A bill giving the chief of the Wyoming Dept. of Transportation authority to designate an 80 mph speed limit on parts of the state’s Interstate highways cleared a committee this week and will now go to the state House for debate, according to a report in the Tribune.
WYDOT chief engineer Delbert McOmie likened the bill to a pilot program in which he would work with WYDOT engineers to determine the best stretches of Interstate on which to introduce the 80 mph speed limit. McOmie told the Tribune that the Interstate highways were built 50 years ago and may not withstand the increased load without some damage.
The bill doesn’t mandate WYDOT to authorize the higher speed limit, he said. However, it does give the WYDOT superintendent authority to do so on Interstate highways. Currently, the superintendent only has authority to lower the speed limit.

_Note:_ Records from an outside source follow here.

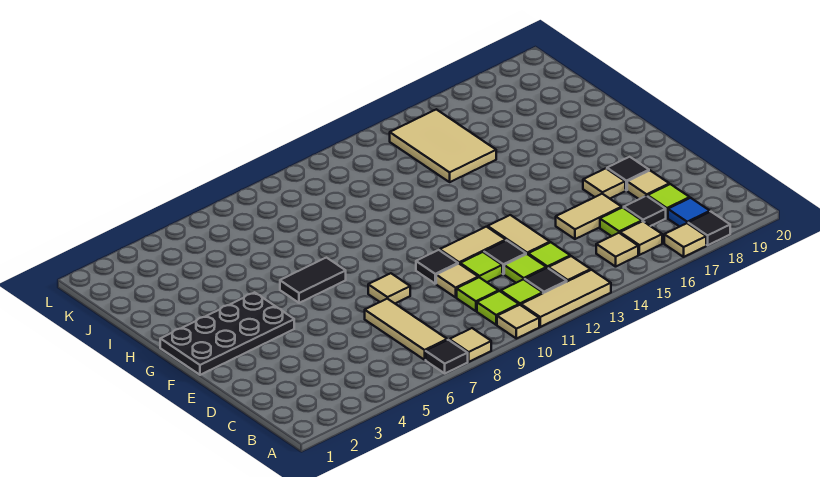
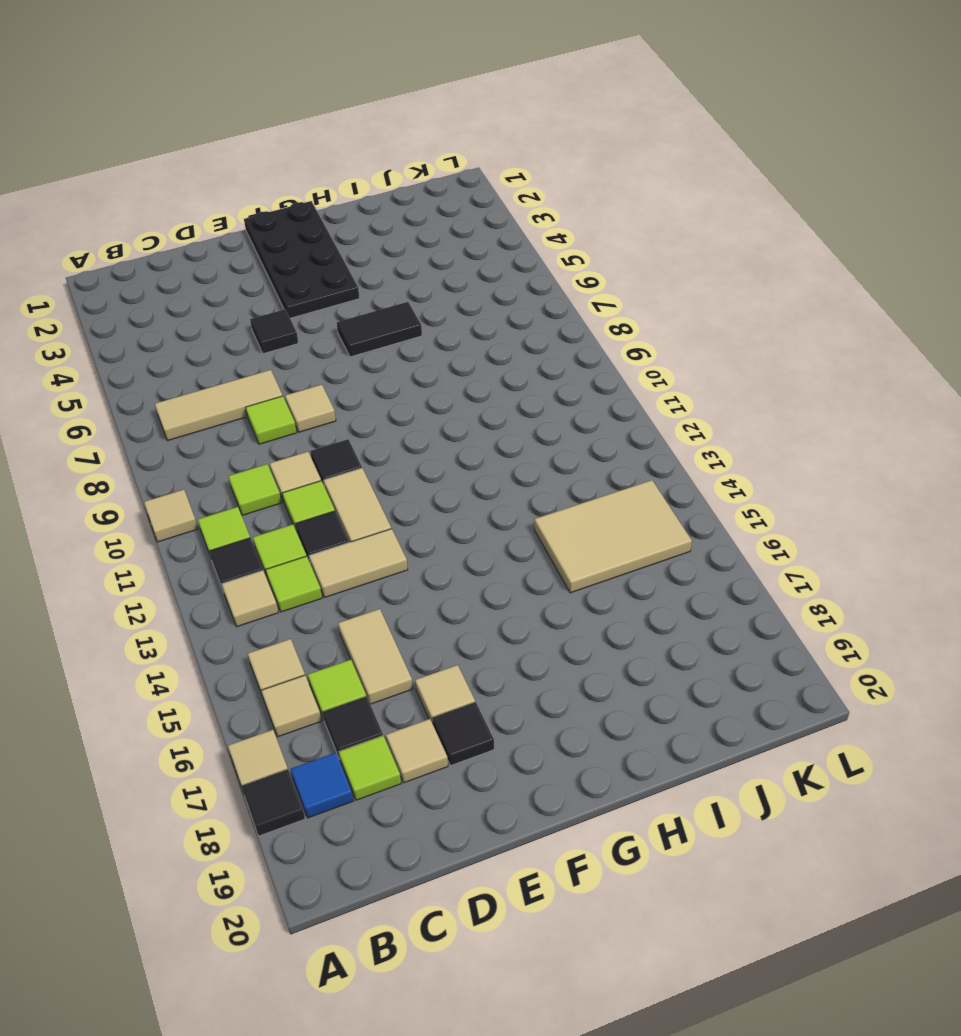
black tile A7 level 1 -> black tile E5 level 1
tan tile A8 level 1 -> none
tan tile A11:A13 level 1 -> none
lime tile B10 level 1 -> lime tile D8 level 1
black tile G6:G7 level 1 -> black tile G6:H6 level 1

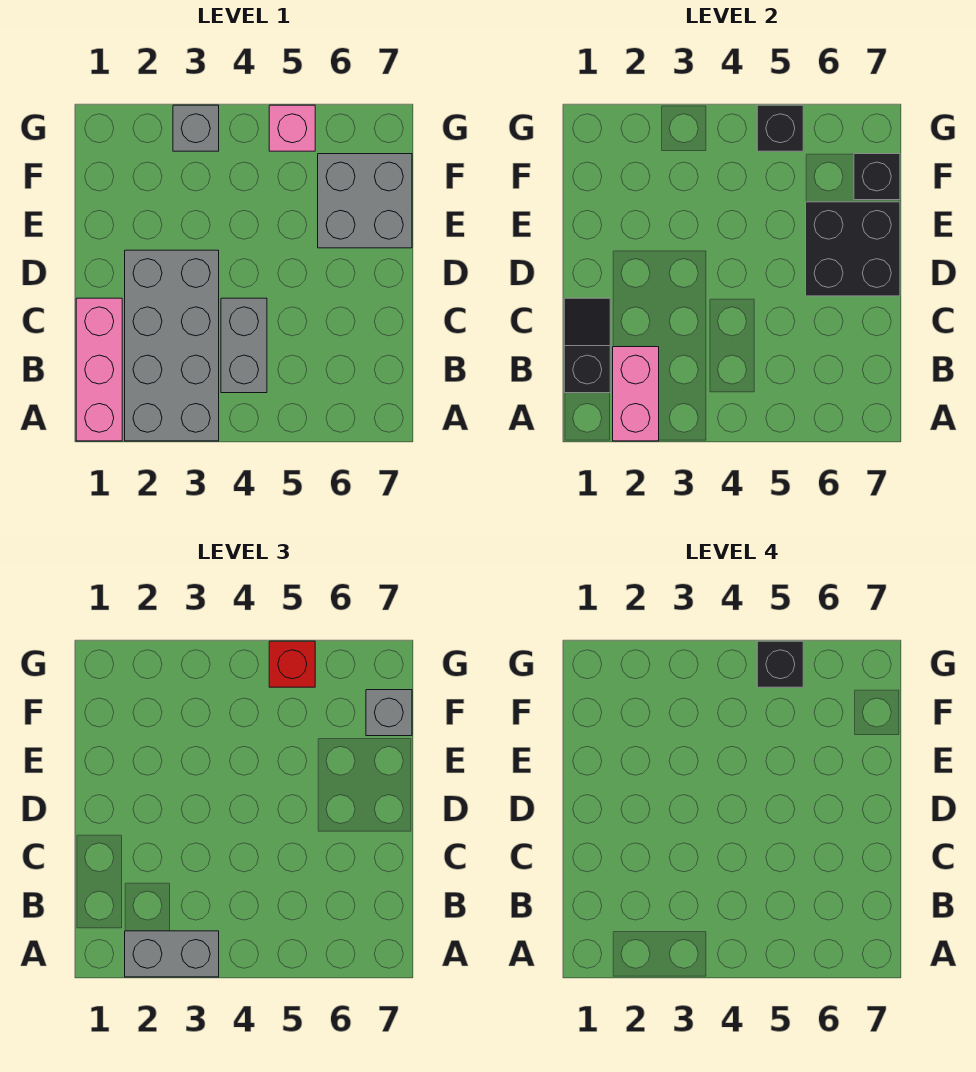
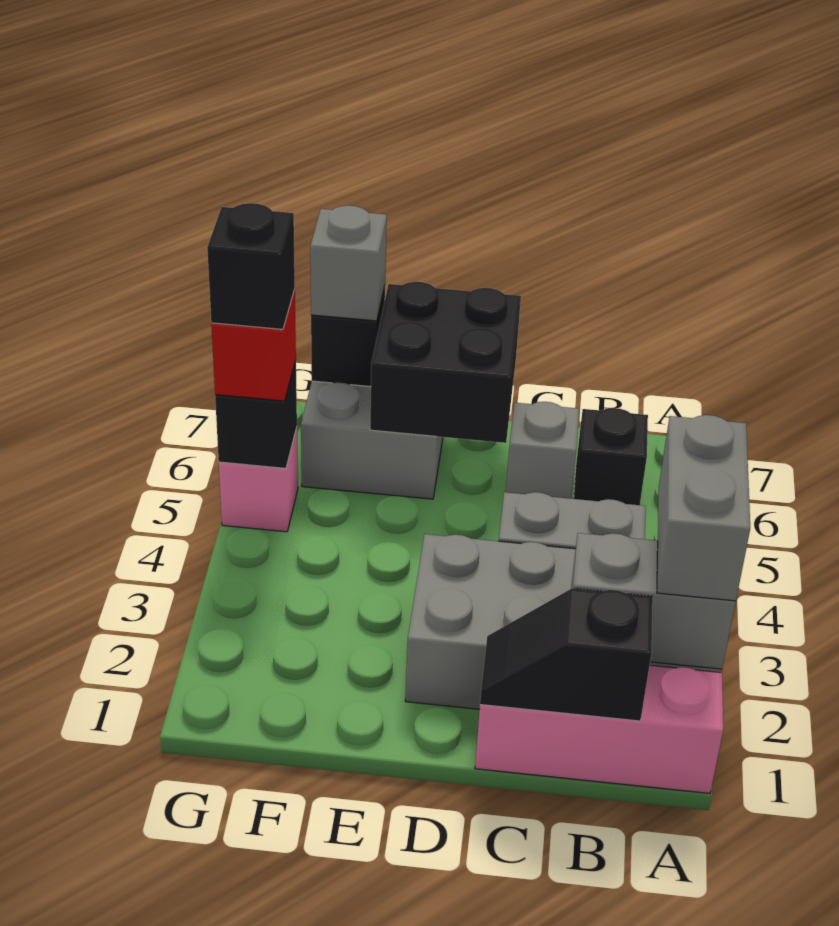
pink brick A2:B2 level 2 -> grey brick A2:B2 level 2
none -> black brick B6 level 1
grey brick G3 level 1 -> grey brick C6 level 1

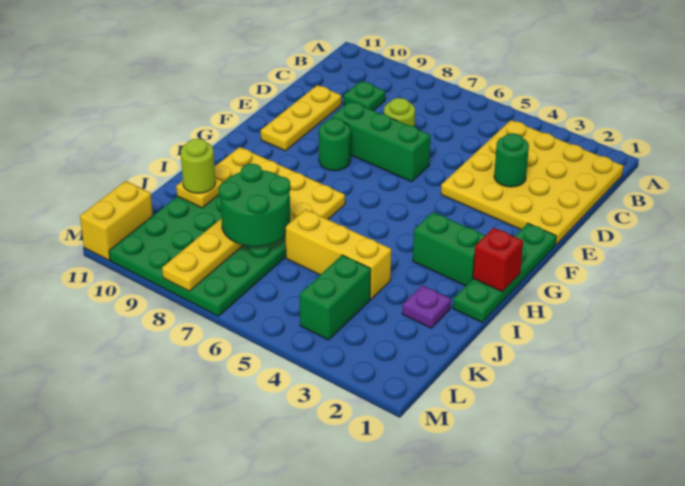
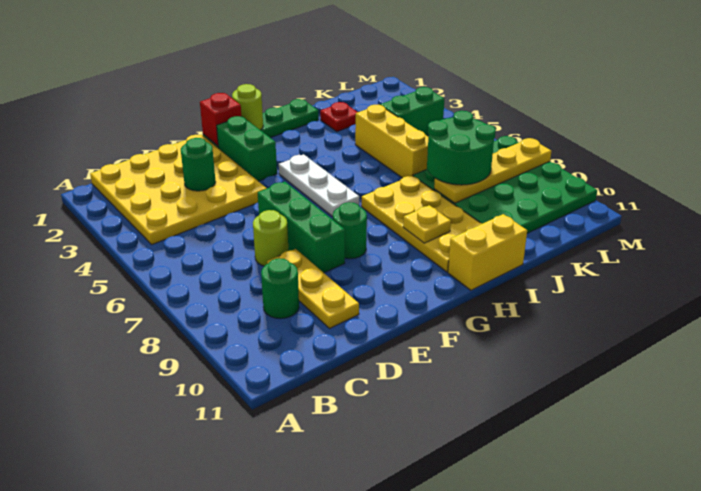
green plate C9 level 1 -> green round brick C9 level 1
yellow plate D10:F10 level 1 -> yellow plate D8:D10 level 1
none -> white plate G4:G6 level 1
red brick H1 level 2 -> red brick F1 level 2
green brick H2:H3 level 1 -> green brick F2:F3 level 1
purple plate J2 level 1 -> red plate J2 level 1
yellow plate J10 level 2 -> yellow plate H9 level 2
lime round brick J10 level 3 -> lime round brick G1 level 2
yellow brick L11:M11 level 1 -> yellow brick H11:I11 level 1

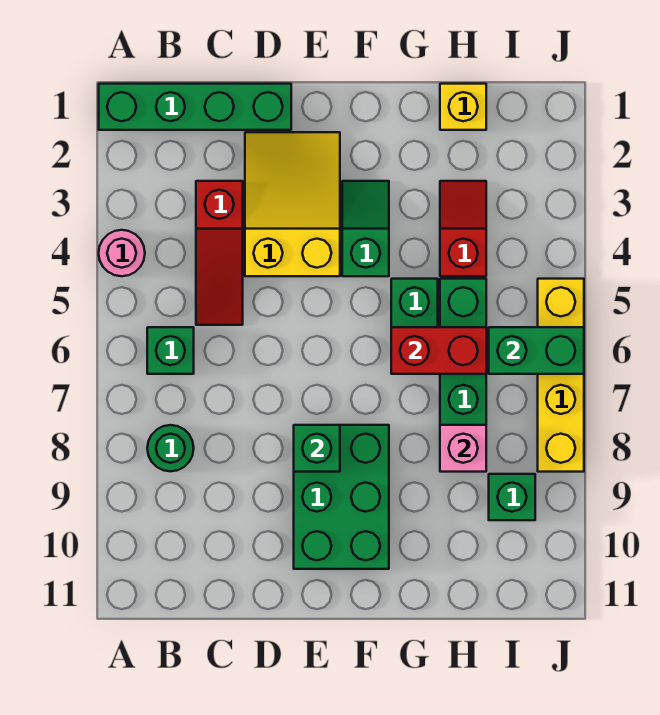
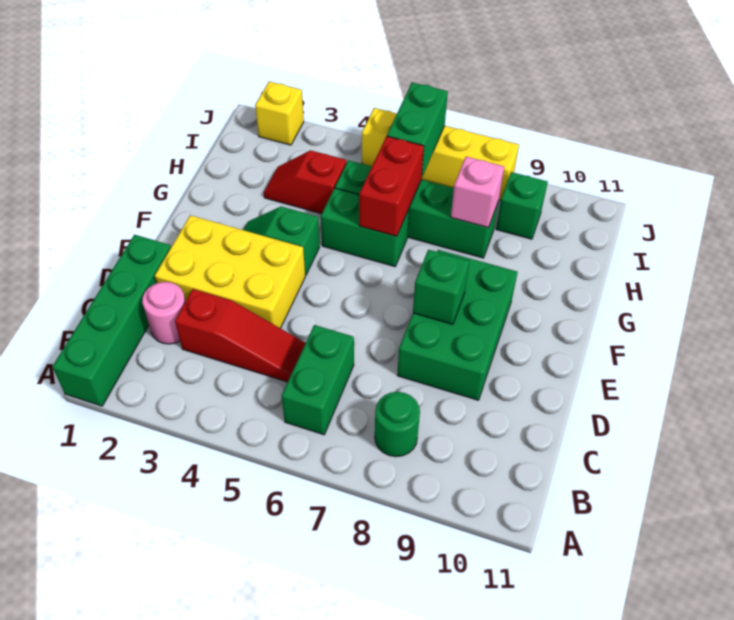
pink round brick A4 level 1 -> pink round brick C2 level 1
green brick B6 level 1 -> green brick B6:C6 level 1
yellow slope D2:E4 level 1 top 4 -> yellow brick D2:E4 level 1
green brick E8:F10 level 1 -> green brick D8:F9 level 1
yellow brick H1 level 1 -> yellow brick J2 level 1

Most of the speeding citations issued by troopers are for drivers traveling 79 to 80 mph, according to Col. John Butler, interim director of the Wyoming Highway Patrol, who added that currently if a driver is traveling less than 6 mph over the speed limit, the infraction doesn’t go on the driver’s record. “We really have a tolerance of pretty close to 80 miles per hour,” Butler said, in areas where the speed limit is currently 75 mph.
However, Lubnau said, the 6 mph leeway will not be granted in segments with the 80-mph speed limit if the measure passes.
Sam Powell, director of the Wyoming Peace Officers Assn., pointed out “not all people will comply driving 80 miles per hour.” Some will consider 80 mph the bottom threshold, he said.